When an individual dies, the probate court assumes responsibility for distributing his assets. Married couples, however, often own property under joint tenancy with right to survivorship. Joint tenancy with right to survivorship ensures that the surviving spouse inherits the property even if her husband died without a will. Provided the individual can afford the mortgage payments, she can notify the mortgage lender of her husband's death and continue living in the home. Once notified of her husband's death, the mortgage company will remove the deceased's name from the mortgage loan.
Contact the mortgage lender. Ask which documents the mortgage lender needs to modify the mortgage and remove your deceased husband's name from the loan. All mortgage companies' policies differ regarding which documentation is necessary. Depending on your mortgage lender, it may mail you a form to fill out requesting that the company modify the names of the mortgage holders on the loan.

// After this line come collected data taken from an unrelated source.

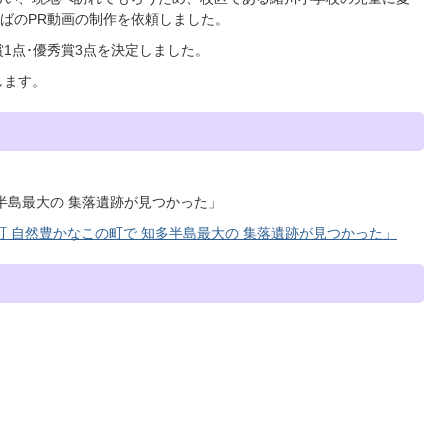
ばのPR動画の制作を依頼しました。
1点･優秀賞3点を決定しました。
します。
半島最大の 集落遺跡が見つかった」
町 自然豊かなこの町で 知多半島最大の 集落遺跡が見つかった」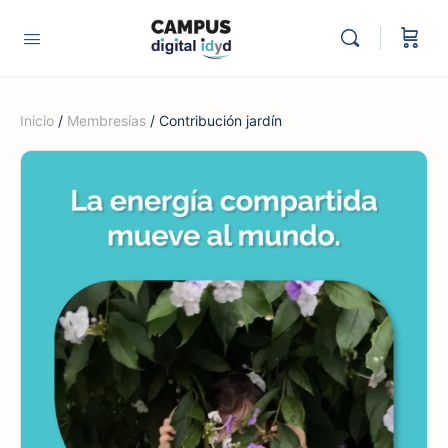
Inicio
/
Membresías
/ Contribución jardín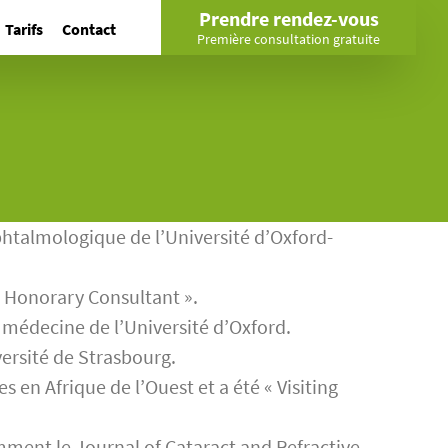
Prendre rendez-vous
Tarifs
Contact
Première consultation gratuite
phtalmologique de l’Université d’Oxford-
 « Honorary Consultant ».
 médecine de l’Université d’Oxford.
versité de Strasbourg.
en Afrique de l’Ouest et a été « Visiting
mment le Journal of Cataract and Refractive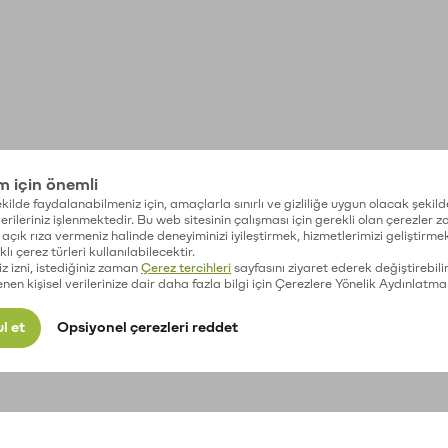
im için önemli
kilde faydalanabilmeniz için, amaçlarla sınırlı ve gizliliğe uygun olacak şekild
 verileriniz işlenmektedir. Bu web sitesinin çalışması için gerekli olan çerezler 
açık rıza vermeniz halinde deneyiminizi iyileştirmek, hizmetlerimizi geliştirmek
lı çerez türleri kullanılabilecektir.
iz izni, istediğiniz zaman
Çerez tercihleri
sayfasını ziyaret ederek değiştirebilir
enen kişisel verilerinize dair daha fazla bilgi için Çerezlere Yönelik Aydınlatma
l et
Opsiyonel çerezleri reddet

Visit your county's vital statistics office. Request a copy of your spouse's death certificate. The vital statistics office charges a nominal fee for each death certificate. This fee varies by county.
Fill out any paperwork your mortgage lender sends you. Make copies of any other documentation the mortgage lender needs to remove your deceased spouse's name from the mortgage.

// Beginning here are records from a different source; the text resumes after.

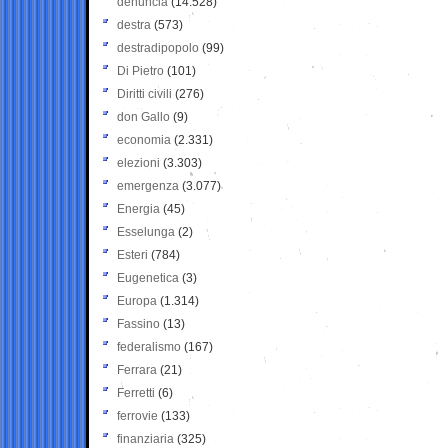
denuncia
(14.528)
destra
(573)
destradipopolo
(99)
Di Pietro
(101)
Diritti civili
(276)
don Gallo
(9)
economia
(2.331)
elezioni
(3.303)
emergenza
(3.077)
Energia
(45)
Esselunga
(2)
Esteri
(784)
Eugenetica
(3)
Europa
(1.314)
Fassino
(13)
federalismo
(167)
Ferrara
(21)
Ferretti
(6)
ferrovie
(133)
finanziaria
(325)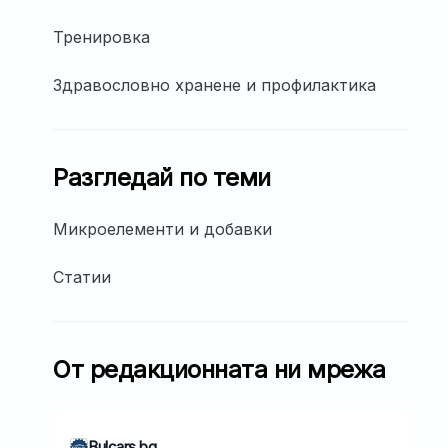
Тренировка
Здравословно хранене и профилактика
Разгледай по теми
Микроелементи и добавки
Статии
От редакционната ни мрежа
Bulcars.bg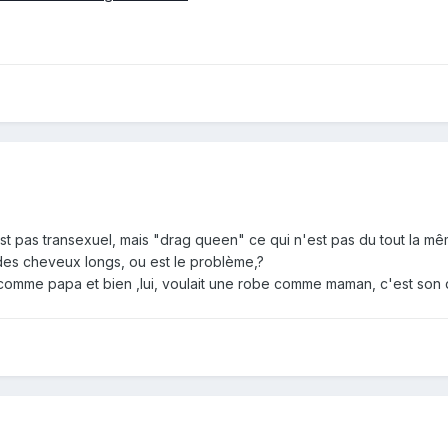
est pas transexuel, mais "drag queen" ce qui n'est pas du tout la 
des cheveux longs, ou est le problème,?
comme papa et bien ,lui, voulait une robe comme maman, c'est son dro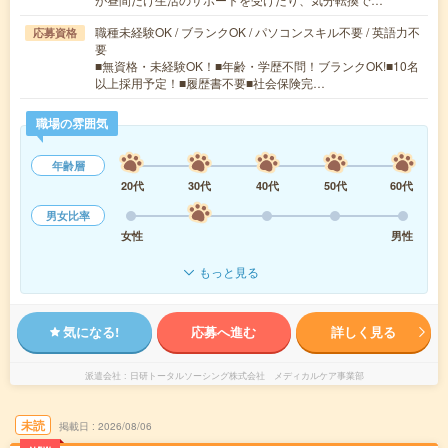
職種未経験OK / ブランクOK / パソコンスキル不要 / 英語力不
応募資格
要
■無資格・未経験OK！■年齢・学歴不問！ブランクOK!■10名
以上採用予定！■履歴書不要■社会保険完…
職場の雰囲気
年齢層
20代
30代
40代
50代
60代
男女比率
女性
男性
もっと見る
気になる!
応募へ進む
詳しく見る
派遣会社
日研トータルソーシング株式会社 メディカルケア事業部
未読
掲載日
2026/08/06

Write a letter to the lender reiterating your original request. You cannot guarantee that the same individual you spoke with on the telephone will be the one to process your paperwork. Writing a letter explaining your situation ensures that the department receiving your paperwork properly corrects your mortgage loan.
Mail the death certificate, your letter and any other necessary paperwork proving your husband's death to the mortgage lender's office.

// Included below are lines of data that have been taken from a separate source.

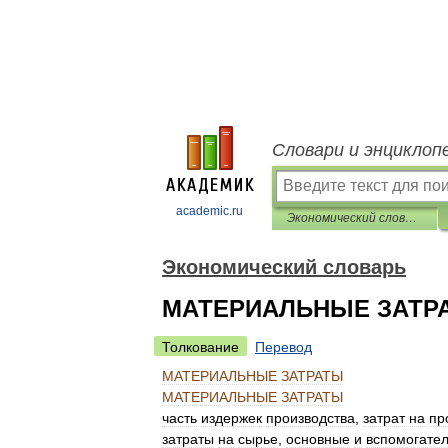
Словари и энциклоп
academic.ru
Экономический словарь
Экономический словарь
МАТЕРИАЛЬНЫЕ ЗАТР
Толкование
Перевод
МАТЕРИАЛЬНЫЕ
ЗАТРАТЫ
МАТЕРИАЛЬНЫЕ
ЗАТРАТЫ
часть
издержек
производства
,
затрат
на
пр
затраты
на
сырье
,
основные
и
вспомогате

Call your mortgage lender after 30 days and ask if the process of removing your deceased spouse's name from your mortgage loan is complete. If so, request written documentation that the loan now exists in your name only. Keep the documentation for your own records and to protect yourself in the even a dispute over the property ever arises.
If you have questions, seek the aid of a licensed attorney in your area. Check with your lender to see if your spouse held mortgage life insurance on the property. If he did, his life insurance will pay off the remaining loan balance upon his death. You will then own the home outright, making changing the names of the liable parties on the mortgage unnecessary. If you cannot visit the vital statistics office, you can request a copy of your spouse's death certificate by mail. If you choose this route, you must send the vital statistics office a written request for your spouse's death certificate. Include information that helps the office locate the correct death certificate, such as your spouse's full name, address and birth date.
Removing your spouse's name from the mortgage loan does not automatically remove his name from the mortgage title.